The punishments handed out by the Premier League are separate from the FA investigation that saw Chelsea charged with 74 alleged breaches of its rules governing payments to agents, intermediaries and third-party investment in players between 2009 and 2022, before Abramovich sold the club. That process remains ongoing, the Premier League said in their statement.

What does this mean for Chelsea?

Analysis by Chelsea correspondent Liam Twomey

Chelsea were always quietly confident that they would avoid a sporting sanction for historical breaches of the Premier League’s rules on financial reporting, but confirmation of this outcome should prompt a collective sigh of relief at Stamford Bridge.

While overshadowed by the Premier League’s ongoing legal battle with Manchester City, this investigation has hung over Chelsea for almost four years. One result that underlines the severity of the breaches is the £10m fine, the amount that the league has fined one of its member clubs.

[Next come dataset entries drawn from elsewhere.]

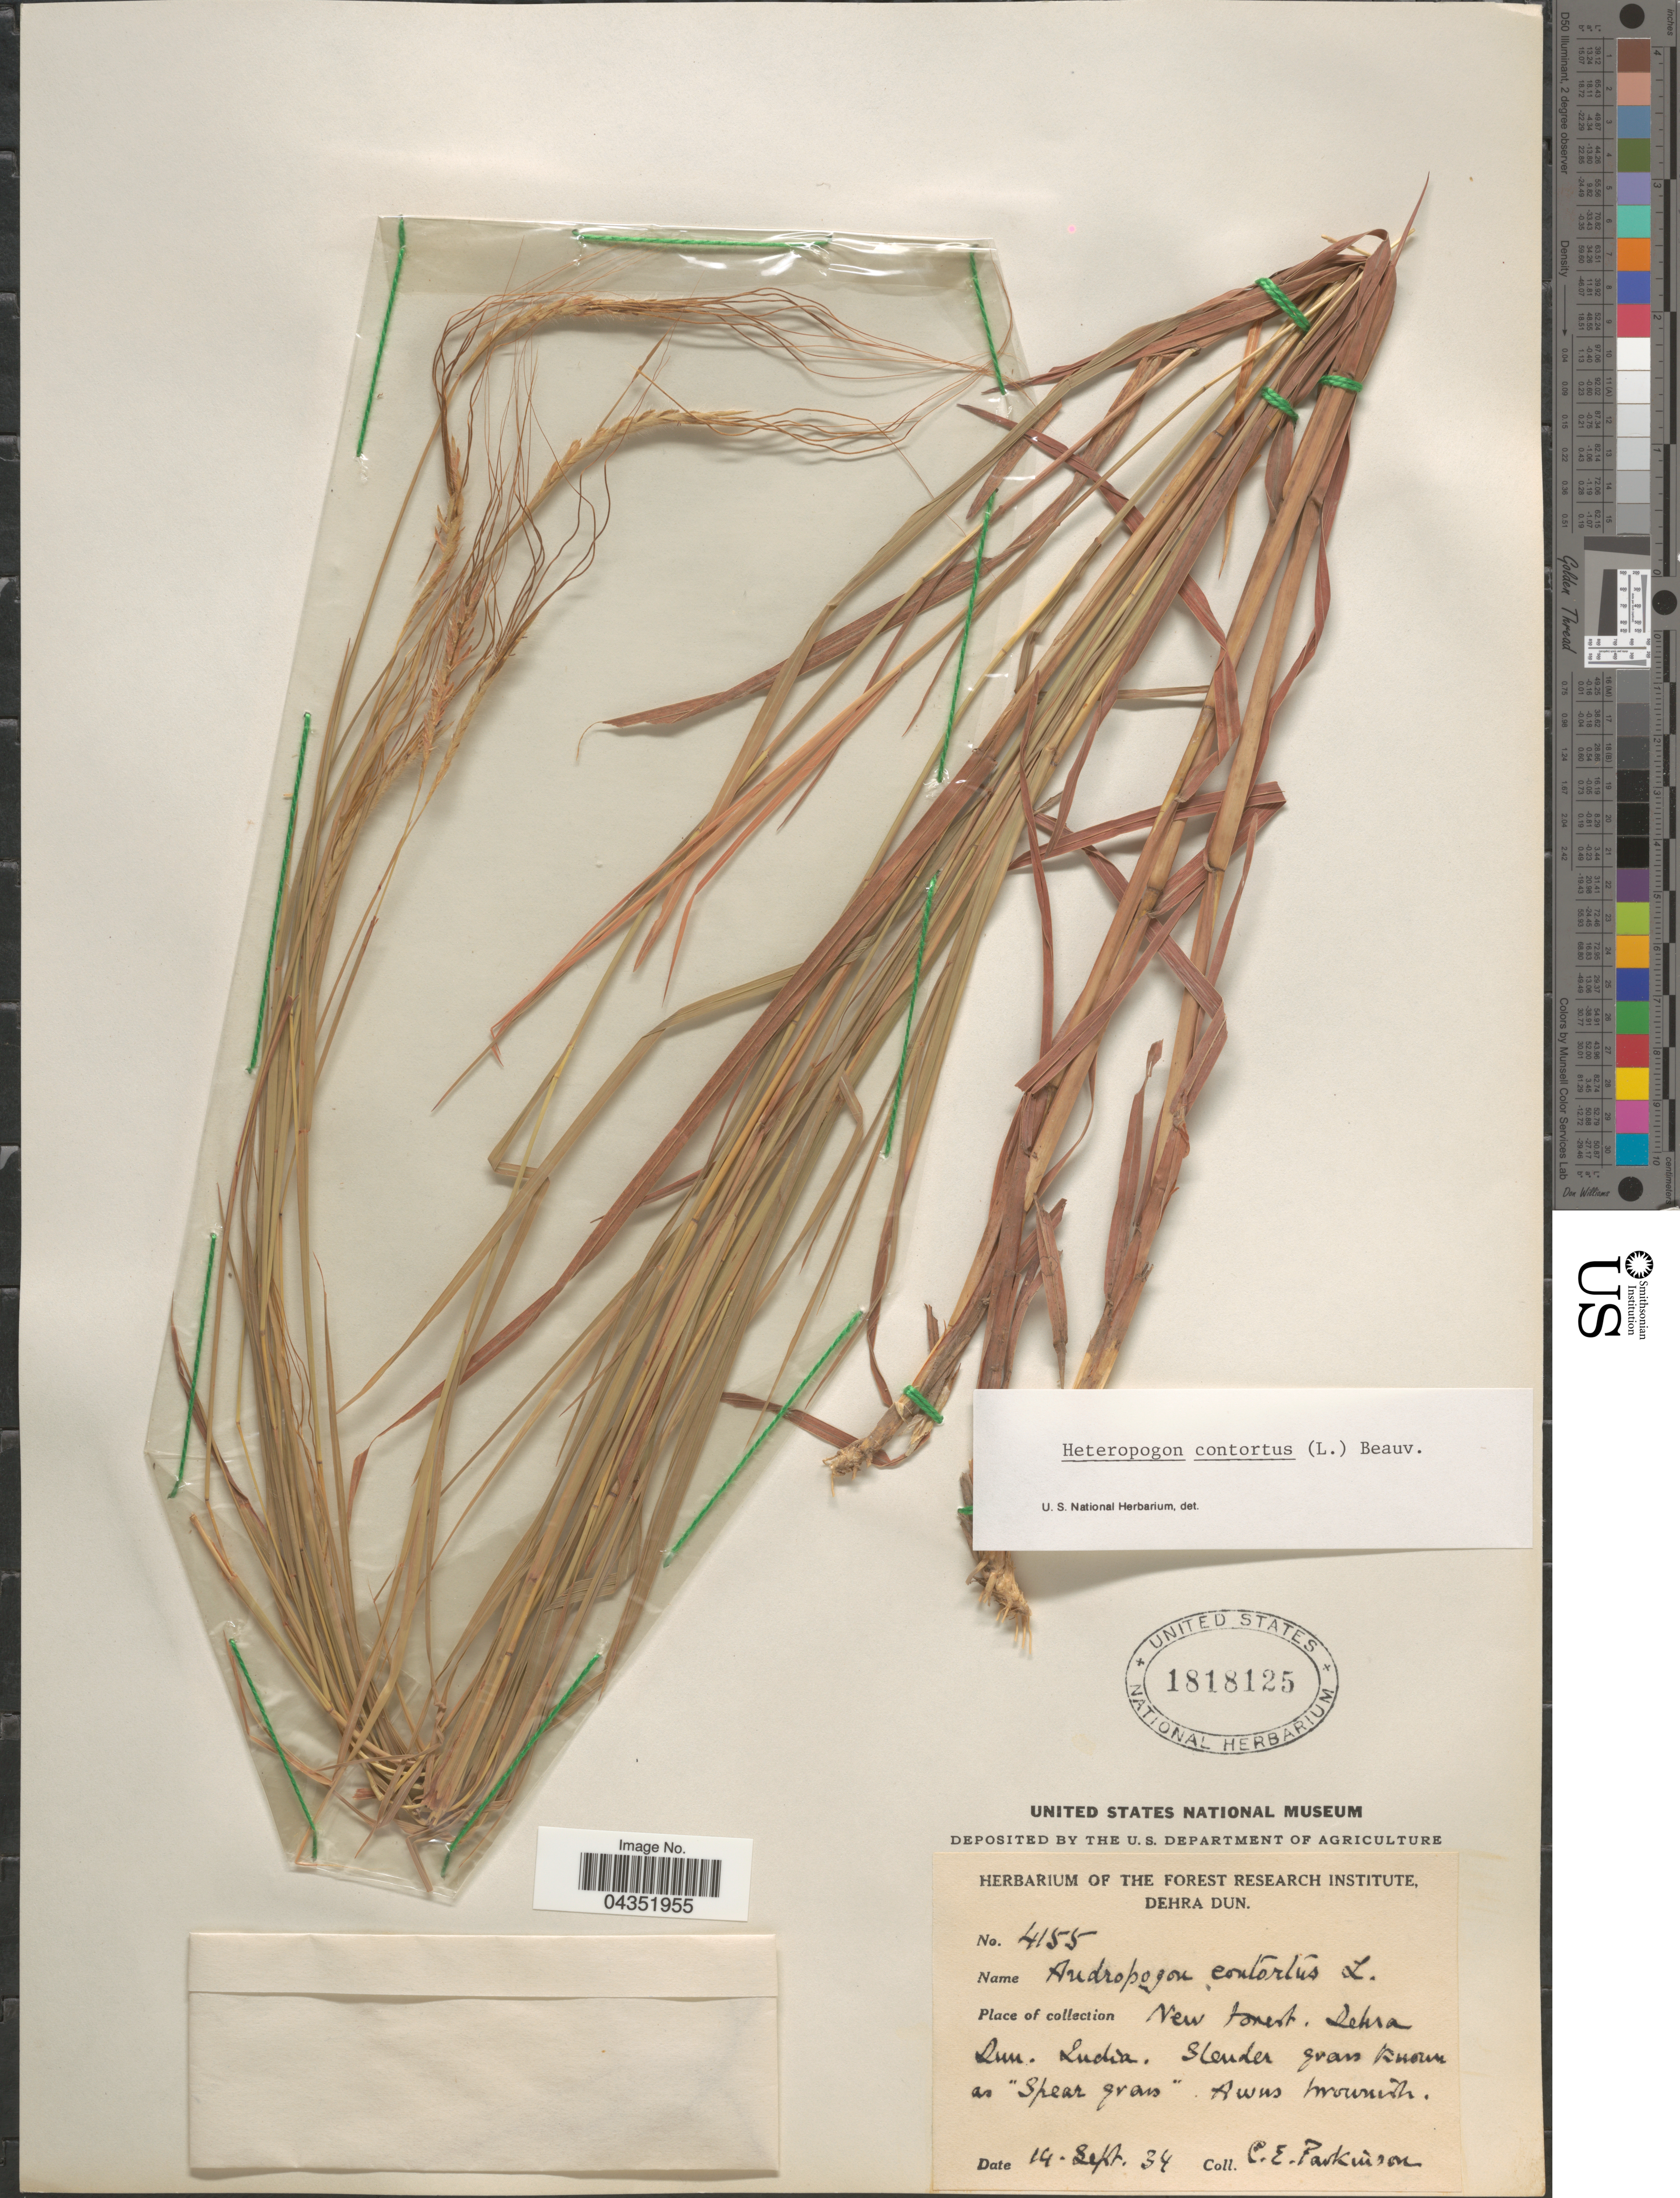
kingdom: Plantae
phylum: Tracheophyta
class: Liliopsida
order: Poales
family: Poaceae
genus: Heteropogon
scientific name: Heteropogon contortus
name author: (L.) P. Beauv. ex Roem. & Schult.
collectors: C. E. Parkinson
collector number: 4155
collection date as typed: Transcribed d/m/y: 14/9/34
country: India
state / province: Uttarakhand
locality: New forest, Dehra Dun.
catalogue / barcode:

The sanction agreement published by the Premier League also reveals that while these rule breaches may never have come to their attention without BlueCo reporting them shortly after purchasing the club from Abramovich in May 2022, the Premier League board would have regarded a two-year transfer ban as an appropriate punishment had Chelsea’s new ownership not been so forthcoming and cooperative.

Not being able to sign academy players from other Premier League or EFL clubs for the rest of 2026 is a blow for Chelsea, who are consistently among the most active recruiters of top young prospects in England. But they already have plenty of talent in their various age group teams at Cobham, and this sanction does not affect their ability to retain it.